While I do not oppose protesting, and agree with a number of the issues being discussed (like gender equality, anti-discrimination, better funding of institutes and personnel, etc), I find some of the most loudly voiced slogans of these protests rather ridiculous. It isn’t very clever or educated protesting against the re-establishing of student fees with slogans like “Education is a basic human right”, living in a very developed country with a very thorough school system. University education must be seen for what it is: an exclusive science. Certainly, this cannot be called a “basic human right” and thus be demanded as available freely to anyone – in a country, where you pay for your child’s kindergarden! Where is the “basic”, there?

A feeling that has grown inside me over the course of my studies is that so many people at the university in fact would be better off not being students. With that, I don’t want to label them inferior in any way, but everyone has own talents and abilities and let’s face it, university is and should be tough learning. These people are at the university studying something they might or might not be interested in because both expectations of their family and our culture are forcing them to. Doing an apprenticeship is regarded the lower choice and studying the key to every high and well paid job.

This unrealistic and ridiculous trend shows itself well in the recent adoption of the so called “Bologna System” by all European universities. This system, being essentially the bachelor-master system, seems heavily dictated by the economy, streamlined to churn out people with easily classifiable skills, unified for the international market. The curricula, now rigidly structured, dictate the student what he or she has to study and leave very little freedom of pursuing own interests and finding a field of specialisation. Selecting one of five available masters at our institute doesn’t quite seem like specialising, does it?

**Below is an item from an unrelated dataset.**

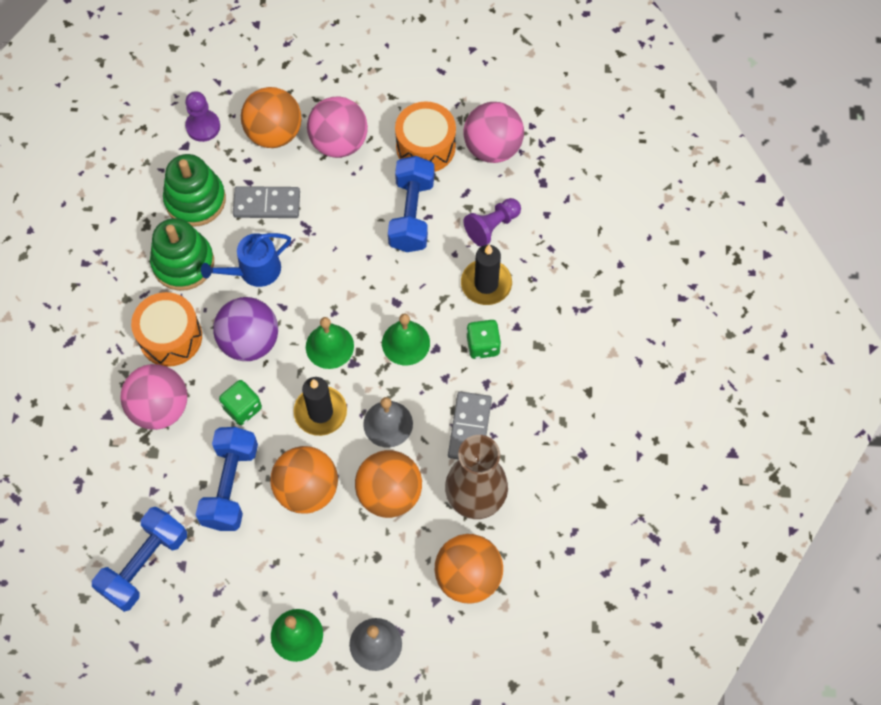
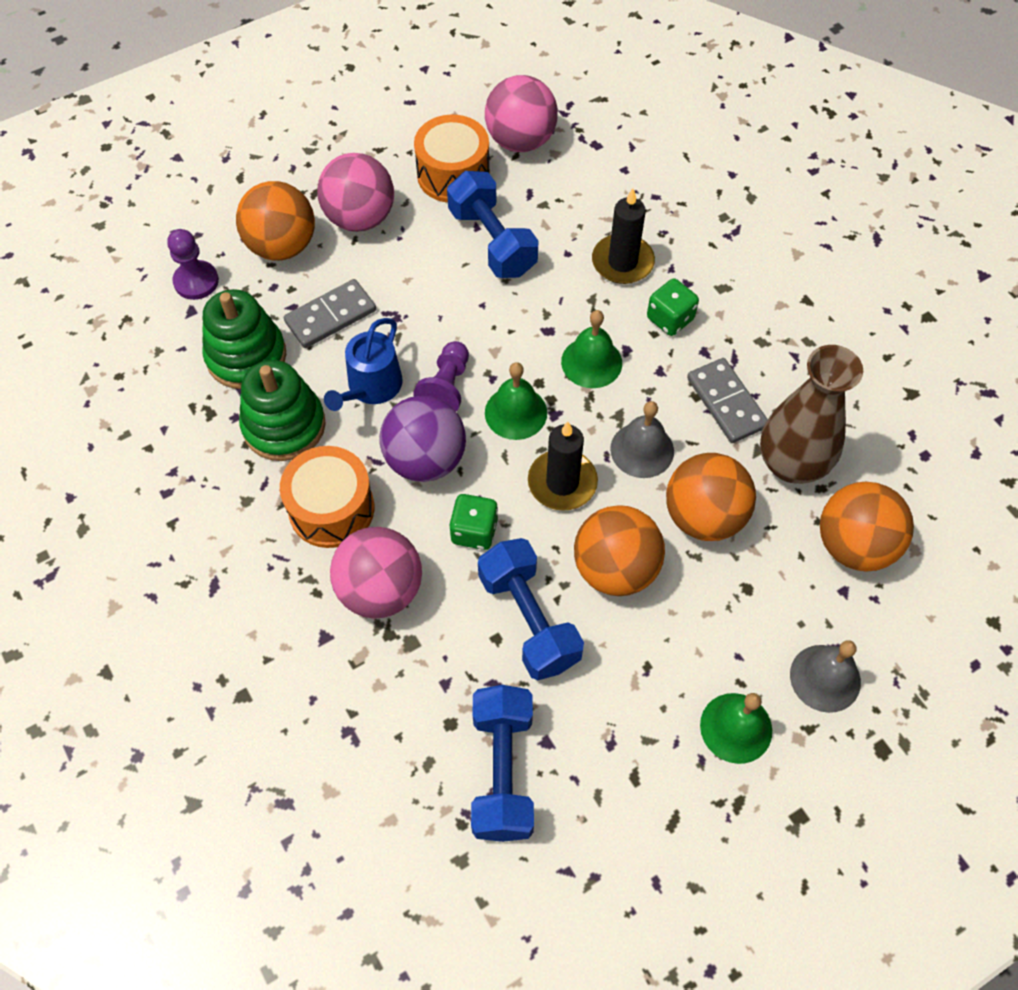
camera: 35 degrees left, 5 degrees down
purple pawn [463,198,521,247] -> purple pawn moved to [413,341,469,412]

Parallel, introductory phases have been introduced. These, most often limited to the first semester, mean you have a certain number of classes you must all pass in order to be allowed to go on studying in the following semester. Should you fail any of the required classes, you’ll have to wait and try again in the next round (note that most of those classes have 2 or 3 successive exams, giving you lots of chance to better your marks). Similarly, the new university law (which was the cause of the current protests) also gives institutes the possibility of filtering the students admitted to their studies in any way they find suitable (that might be exams, grade point average, etc). With courses like journalism, law or medicine sometimes being overrun by foreign students (mostly Germans fleeing from the grad point average limited universities at home) this seems rather realistic and badly needed than unfair and evil. Testing the fresh students’ dedication for a subject and their overall ability of studying also seems rather beneficial to them, in my opinion. Better to find out you might not be so ideally qualified for a subject in the first semester than somehow dragging along for years until you finally abandon it or fail.

Maybe, if students were un-trendy and anti-social individuals again, all these problems would be solved easily.